##### Given records #####

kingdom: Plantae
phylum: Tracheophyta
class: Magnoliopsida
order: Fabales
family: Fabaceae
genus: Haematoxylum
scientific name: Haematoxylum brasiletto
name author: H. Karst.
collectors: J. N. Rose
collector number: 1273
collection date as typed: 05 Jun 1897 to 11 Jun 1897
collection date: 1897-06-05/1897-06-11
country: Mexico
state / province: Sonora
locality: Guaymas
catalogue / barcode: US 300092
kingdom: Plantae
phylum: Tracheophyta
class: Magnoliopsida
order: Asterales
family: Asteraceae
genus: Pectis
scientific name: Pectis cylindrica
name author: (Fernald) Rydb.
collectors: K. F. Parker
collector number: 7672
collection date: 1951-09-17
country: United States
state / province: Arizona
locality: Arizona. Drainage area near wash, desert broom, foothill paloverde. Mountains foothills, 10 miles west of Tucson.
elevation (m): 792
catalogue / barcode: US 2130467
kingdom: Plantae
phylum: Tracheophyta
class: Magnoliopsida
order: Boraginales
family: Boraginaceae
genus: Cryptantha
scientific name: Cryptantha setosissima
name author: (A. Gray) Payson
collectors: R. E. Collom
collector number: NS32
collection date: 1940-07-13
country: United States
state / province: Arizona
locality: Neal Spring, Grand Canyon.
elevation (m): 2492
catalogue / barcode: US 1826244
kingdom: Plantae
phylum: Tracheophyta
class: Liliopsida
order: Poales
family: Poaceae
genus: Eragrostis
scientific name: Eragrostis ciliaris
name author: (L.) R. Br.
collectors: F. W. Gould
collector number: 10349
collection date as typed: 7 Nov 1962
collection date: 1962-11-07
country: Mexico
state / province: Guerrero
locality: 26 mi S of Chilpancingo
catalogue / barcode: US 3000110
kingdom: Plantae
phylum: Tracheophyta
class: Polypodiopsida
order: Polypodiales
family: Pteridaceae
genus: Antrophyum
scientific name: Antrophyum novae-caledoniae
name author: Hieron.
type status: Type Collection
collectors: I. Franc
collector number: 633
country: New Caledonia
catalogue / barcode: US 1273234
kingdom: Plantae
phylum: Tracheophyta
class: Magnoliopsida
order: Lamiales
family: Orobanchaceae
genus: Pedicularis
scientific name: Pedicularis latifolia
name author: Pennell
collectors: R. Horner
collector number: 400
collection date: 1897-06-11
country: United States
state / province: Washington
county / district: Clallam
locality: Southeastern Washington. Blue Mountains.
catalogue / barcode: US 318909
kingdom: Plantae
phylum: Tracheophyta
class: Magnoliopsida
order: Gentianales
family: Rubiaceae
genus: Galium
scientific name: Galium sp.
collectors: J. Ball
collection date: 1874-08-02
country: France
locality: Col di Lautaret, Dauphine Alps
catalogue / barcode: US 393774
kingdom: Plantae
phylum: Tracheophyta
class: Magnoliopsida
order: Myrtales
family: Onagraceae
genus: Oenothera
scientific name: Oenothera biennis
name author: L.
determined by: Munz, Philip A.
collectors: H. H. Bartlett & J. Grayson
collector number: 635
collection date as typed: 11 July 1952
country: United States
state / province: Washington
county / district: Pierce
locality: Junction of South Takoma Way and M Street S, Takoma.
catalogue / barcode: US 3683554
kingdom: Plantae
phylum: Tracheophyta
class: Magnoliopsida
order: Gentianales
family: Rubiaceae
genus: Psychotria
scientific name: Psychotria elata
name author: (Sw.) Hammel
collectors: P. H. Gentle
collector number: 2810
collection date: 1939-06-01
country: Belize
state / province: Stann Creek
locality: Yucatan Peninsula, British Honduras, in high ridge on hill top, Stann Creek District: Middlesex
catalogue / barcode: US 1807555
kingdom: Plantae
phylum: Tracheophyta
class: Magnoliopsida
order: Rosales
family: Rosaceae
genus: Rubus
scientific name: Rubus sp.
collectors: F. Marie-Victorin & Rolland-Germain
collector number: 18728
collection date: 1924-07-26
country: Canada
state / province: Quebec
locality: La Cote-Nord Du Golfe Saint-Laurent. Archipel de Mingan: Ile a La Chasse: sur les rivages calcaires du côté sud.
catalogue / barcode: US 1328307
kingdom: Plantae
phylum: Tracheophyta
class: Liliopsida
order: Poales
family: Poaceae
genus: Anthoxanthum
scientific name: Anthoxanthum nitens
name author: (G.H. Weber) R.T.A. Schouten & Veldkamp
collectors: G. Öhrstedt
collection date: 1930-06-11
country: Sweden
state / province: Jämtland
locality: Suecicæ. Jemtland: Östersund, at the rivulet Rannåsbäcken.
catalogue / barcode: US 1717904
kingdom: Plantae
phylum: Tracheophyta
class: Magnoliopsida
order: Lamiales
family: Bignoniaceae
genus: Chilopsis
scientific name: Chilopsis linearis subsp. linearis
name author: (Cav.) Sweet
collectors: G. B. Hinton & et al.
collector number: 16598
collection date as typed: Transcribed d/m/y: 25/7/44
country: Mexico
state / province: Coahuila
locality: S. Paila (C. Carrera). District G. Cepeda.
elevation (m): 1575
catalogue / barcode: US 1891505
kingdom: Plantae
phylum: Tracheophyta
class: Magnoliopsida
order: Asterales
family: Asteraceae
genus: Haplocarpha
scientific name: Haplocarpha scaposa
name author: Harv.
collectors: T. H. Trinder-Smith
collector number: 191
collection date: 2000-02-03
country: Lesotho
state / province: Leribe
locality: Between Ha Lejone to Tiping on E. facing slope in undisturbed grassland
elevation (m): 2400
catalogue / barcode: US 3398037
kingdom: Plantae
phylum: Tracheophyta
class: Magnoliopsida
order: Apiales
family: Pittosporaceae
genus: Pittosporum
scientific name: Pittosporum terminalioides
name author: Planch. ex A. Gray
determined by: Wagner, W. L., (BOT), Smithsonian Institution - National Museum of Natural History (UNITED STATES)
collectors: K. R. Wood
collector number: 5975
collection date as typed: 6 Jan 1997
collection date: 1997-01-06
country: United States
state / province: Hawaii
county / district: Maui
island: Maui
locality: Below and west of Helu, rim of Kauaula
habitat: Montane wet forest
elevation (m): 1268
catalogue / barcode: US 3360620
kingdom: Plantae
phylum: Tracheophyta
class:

#####

Rewrite all of the rows above, swapping each "locality" for "site" and leaving everything else unchanged.

[Complete answer]
kingdom: Plantae
phylum: Tracheophyta
class: Magnoliopsida
order: Fabales
family: Fabaceae
genus: Haematoxylum
scientific name: Haematoxylum brasiletto
name author: H. Karst.
collectors: J. N. Rose
collector number: 1273
collection date as typed: 05 Jun 1897 to 11 Jun 1897
collection date: 1897-06-05/1897-06-11
country: Mexico
state / province: Sonora
site: Guaymas
catalogue / barcode: US 300092
kingdom: Plantae
phylum: Tracheophyta
class: Magnoliopsida
order: Asterales
family: Asteraceae
genus: Pectis
scientific name: Pectis cylindrica
name author: (Fernald) Rydb.
collectors: K. F. Parker
collector number: 7672
collection date: 1951-09-17
country: United States
state / province: Arizona
site: Arizona. Drainage area near wash, desert broom, foothill paloverde. Mountains foothills, 10 miles west of Tucson.
elevation (m): 792
catalogue / barcode: US 2130467
kingdom: Plantae
phylum: Tracheophyta
class: Magnoliopsida
order: Boraginales
family: Boraginaceae
genus: Cryptantha
scientific name: Cryptantha setosissima
name author: (A. Gray) Payson
collectors: R. E. Collom
collector number: NS32
collection date: 1940-07-13
country: United States
state / province: Arizona
site: Neal Spring, Grand Canyon.
elevation (m): 2492
catalogue / barcode: US 1826244
kingdom: Plantae
phylum: Tracheophyta
class: Liliopsida
order: Poales
family: Poaceae
genus: Eragrostis
scientific name: Eragrostis ciliaris
name author: (L.) R. Br.
collectors: F. W. Gould
collector number: 10349
collection date as typed: 7 Nov 1962
collection date: 1962-11-07
country: Mexico
state / province: Guerrero
site: 26 mi S of Chilpancingo
catalogue / barcode: US 3000110
kingdom: Plantae
phylum: Tracheophyta
class: Polypodiopsida
order: Polypodiales
family: Pteridaceae
genus: Antrophyum
scientific name: Antrophyum novae-caledoniae
name author: Hieron.
type status: Type Collection
collectors: I. Franc
collector number: 633
country: New Caledonia
catalogue / barcode: US 1273234
kingdom: Plantae
phylum: Tracheophyta
class: Magnoliopsida
order: Lamiales
family: Orobanchaceae
genus: Pedicularis
scientific name: Pedicularis latifolia
name author: Pennell
collectors: R. Horner
collector number: 400
collection date: 1897-06-11
country: United States
state / province: Washington
county / district: Clallam
site: Southeastern Washington. Blue Mountains.
catalogue / barcode: US 318909
kingdom: Plantae
phylum: Tracheophyta
class: Magnoliopsida
order: Gentianales
family: Rubiaceae
genus: Galium
scientific name: Galium sp.
collectors: J. Ball
collection date: 1874-08-02
country: France
site: Col di Lautaret, Dauphine Alps
catalogue / barcode: US 393774
kingdom: Plantae
phylum: Tracheophyta
class: Magnoliopsida
order: Myrtales
family: Onagraceae
genus: Oenothera
scientific name: Oenothera biennis
name author: L.
determined by: Munz, Philip A.
collectors: H. H. Bartlett & J. Grayson
collector number: 635
collection date as typed: 11 July 1952
country: United States
state / province: Washington
county / district: Pierce
site: Junction of South Takoma Way and M Street S, Takoma.
catalogue / barcode: US 3683554
kingdom: Plantae
phylum: Tracheophyta
class: Magnoliopsida
order: Gentianales
family: Rubiaceae
genus: Psychotria
scientific name: Psychotria elata
name author: (Sw.) Hammel
collectors: P. H. Gentle
collector number: 2810
collection date: 1939-06-01
country: Belize
state / province: Stann Creek
site: Yucatan Peninsula, British Honduras, in high ridge on hill top, Stann Creek District: Middlesex
catalogue / barcode: US 1807555
kingdom: Plantae
phylum: Tracheophyta
class: Magnoliopsida
order: Rosales
family: Rosaceae
genus: Rubus
scientific name: Rubus sp.
collectors: F. Marie-Victorin & Rolland-Germain
collector number: 18728
collection date: 1924-07-26
country: Canada
state / province: Quebec
site: La Cote-Nord Du Golfe Saint-Laurent. Archipel de Mingan: Ile a La Chasse: sur les rivages calcaires du côté sud.
catalogue / barcode: US 1328307
kingdom: Plantae
phylum: Tracheophyta
class: Liliopsida
order: Poales
family: Poaceae
genus: Anthoxanthum
scientific name: Anthoxanthum nitens
name author: (G.H. Weber) R.T.A. Schouten & Veldkamp
collectors: G. Öhrstedt
collection date: 1930-06-11
country: Sweden
state / province: Jämtland
site: Suecicæ. Jemtland: Östersund, at the rivulet Rannåsbäcken.
catalogue / barcode: US 1717904
kingdom: Plantae
phylum: Tracheophyta
class: Magnoliopsida
order: Lamiales
family: Bignoniaceae
genus: Chilopsis
scientific name: Chilopsis linearis subsp. linearis
name author: (Cav.) Sweet
collectors: G. B. Hinton & et al.
collector number: 16598
collection date as typed: Transcribed d/m/y: 25/7/44
country: Mexico
state / province: Coahuila
site: S. Paila (C. Carrera). District G. Cepeda.
elevation (m): 1575
catalogue / barcode: US 1891505
kingdom: Plantae
phylum: Tracheophyta
class: Magnoliopsida
order: Asterales
family: Asteraceae
genus: Haplocarpha
scientific name: Haplocarpha scaposa
name author: Harv.
collectors: T. H. Trinder-Smith
collector number: 191
collection date: 2000-02-03
country: Lesotho
state / province: Leribe
site: Between Ha Lejone to Tiping on E. facing slope in undisturbed grassland
elevation (m): 2400
catalogue / barcode: US 3398037
kingdom: Plantae
phylum: Tracheophyta
class: Magnoliopsida
order: Apiales
family: Pittosporaceae
genus: Pittosporum
scientific name: Pittosporum terminalioides
name author: Planch. ex A. Gray
determined by: Wagner, W. L., (BOT), Smithsonian Institution - National Museum of Natural History (UNITED STATES)
collectors: K. R. Wood
collector number: 5975
collection date as typed: 6 Jan 1997
collection date: 1997-01-06
country: United States
state / province: Hawaii
county / district: Maui
island: Maui
site: Below and west of Helu, rim of Kauaula
habitat: Montane wet forest
elevation (m): 1268
catalogue / barcode: US 3360620
kingdom: Plantae
phylum: Tracheophyta
class:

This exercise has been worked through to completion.